Task brief. Locate each line in the listing below that contains the string "Carex", and copy those lines. Case counts.

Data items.
▬▬▬

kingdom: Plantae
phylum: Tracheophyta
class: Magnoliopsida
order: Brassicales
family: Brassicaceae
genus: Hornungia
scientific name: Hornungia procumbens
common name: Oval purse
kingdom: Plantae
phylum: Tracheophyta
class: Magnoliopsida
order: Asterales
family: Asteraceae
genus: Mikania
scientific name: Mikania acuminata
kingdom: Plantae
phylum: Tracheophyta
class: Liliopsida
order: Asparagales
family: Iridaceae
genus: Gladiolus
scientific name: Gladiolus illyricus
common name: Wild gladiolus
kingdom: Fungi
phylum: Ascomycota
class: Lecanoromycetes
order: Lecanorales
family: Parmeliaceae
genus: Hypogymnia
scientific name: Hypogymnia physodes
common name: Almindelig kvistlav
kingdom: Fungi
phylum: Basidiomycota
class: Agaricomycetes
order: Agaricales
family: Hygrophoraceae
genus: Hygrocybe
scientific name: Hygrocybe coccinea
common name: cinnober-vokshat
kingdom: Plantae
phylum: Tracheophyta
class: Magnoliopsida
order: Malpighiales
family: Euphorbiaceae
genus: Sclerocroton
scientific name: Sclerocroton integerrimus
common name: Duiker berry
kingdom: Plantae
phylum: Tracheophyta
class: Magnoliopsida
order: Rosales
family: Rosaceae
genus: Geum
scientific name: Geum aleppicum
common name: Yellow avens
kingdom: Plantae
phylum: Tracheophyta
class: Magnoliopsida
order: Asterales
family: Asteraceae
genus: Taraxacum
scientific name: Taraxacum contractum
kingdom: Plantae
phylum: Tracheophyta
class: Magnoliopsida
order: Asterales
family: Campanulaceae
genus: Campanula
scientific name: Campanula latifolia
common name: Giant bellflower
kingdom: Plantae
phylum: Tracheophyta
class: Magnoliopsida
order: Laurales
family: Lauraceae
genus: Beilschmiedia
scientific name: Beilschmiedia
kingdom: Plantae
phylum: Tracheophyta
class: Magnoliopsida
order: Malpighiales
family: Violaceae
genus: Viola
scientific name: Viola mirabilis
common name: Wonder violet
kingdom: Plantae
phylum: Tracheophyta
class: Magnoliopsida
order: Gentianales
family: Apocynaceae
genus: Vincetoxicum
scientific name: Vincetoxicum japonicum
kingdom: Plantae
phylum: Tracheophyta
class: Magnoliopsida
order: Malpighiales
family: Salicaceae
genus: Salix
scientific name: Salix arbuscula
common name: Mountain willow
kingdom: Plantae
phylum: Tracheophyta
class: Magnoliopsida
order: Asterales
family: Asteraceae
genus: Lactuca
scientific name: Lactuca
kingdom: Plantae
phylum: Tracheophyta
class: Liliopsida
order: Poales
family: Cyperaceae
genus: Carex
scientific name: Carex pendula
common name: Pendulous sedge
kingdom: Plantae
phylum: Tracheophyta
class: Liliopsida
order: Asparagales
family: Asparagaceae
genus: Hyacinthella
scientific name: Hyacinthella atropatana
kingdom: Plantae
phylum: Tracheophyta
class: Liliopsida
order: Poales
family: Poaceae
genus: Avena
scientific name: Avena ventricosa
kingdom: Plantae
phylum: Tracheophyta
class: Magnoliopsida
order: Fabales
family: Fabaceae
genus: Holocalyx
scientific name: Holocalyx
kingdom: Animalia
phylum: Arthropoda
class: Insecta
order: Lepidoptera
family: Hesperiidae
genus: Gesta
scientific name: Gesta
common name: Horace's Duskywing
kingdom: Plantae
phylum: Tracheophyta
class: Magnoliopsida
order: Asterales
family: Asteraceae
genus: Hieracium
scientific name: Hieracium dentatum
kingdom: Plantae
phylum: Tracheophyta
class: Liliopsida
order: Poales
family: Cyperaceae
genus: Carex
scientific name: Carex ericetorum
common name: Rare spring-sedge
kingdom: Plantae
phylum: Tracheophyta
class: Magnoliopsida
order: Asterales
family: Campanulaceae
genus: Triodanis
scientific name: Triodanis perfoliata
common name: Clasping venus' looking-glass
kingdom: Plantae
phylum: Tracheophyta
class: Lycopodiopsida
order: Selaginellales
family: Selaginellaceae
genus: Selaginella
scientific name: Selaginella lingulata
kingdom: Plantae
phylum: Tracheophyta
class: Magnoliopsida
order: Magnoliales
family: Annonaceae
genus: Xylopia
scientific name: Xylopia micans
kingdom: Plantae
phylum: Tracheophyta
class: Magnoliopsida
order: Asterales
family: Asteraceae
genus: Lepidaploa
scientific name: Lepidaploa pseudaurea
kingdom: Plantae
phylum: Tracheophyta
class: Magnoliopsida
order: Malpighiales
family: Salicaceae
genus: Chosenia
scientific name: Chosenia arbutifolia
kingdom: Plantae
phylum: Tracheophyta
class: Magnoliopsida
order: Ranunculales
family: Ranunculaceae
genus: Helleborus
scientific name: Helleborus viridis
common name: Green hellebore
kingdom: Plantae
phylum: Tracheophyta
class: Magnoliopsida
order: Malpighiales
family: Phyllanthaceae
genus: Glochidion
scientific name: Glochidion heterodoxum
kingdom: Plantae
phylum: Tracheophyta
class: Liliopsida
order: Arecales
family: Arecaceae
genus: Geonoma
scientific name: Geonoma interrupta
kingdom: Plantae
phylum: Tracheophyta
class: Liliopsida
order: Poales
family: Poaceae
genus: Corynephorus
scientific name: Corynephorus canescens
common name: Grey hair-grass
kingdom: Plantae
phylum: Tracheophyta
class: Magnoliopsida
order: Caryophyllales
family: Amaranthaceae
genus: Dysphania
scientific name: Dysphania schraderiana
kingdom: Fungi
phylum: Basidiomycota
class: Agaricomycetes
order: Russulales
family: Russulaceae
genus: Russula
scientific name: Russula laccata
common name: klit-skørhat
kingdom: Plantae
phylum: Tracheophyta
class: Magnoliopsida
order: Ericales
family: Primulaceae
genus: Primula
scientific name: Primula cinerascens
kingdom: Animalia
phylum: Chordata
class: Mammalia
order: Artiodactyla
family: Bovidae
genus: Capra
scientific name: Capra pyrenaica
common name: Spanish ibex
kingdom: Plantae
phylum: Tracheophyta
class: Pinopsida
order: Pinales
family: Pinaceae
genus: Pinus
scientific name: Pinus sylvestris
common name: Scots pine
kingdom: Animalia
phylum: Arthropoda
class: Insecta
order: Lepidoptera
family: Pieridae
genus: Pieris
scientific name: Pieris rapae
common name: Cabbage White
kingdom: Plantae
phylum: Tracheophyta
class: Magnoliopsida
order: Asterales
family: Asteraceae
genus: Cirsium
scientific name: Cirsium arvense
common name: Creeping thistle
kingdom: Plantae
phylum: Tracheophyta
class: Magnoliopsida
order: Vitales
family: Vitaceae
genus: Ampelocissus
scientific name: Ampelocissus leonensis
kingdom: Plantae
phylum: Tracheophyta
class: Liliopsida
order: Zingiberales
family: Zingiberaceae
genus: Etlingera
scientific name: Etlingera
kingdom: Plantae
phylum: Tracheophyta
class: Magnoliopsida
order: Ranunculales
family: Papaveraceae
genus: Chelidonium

▬▬▬

Exercise response.
genus: Carex
scientific name: Carex pendula
genus: Carex
scientific name: Carex ericetorum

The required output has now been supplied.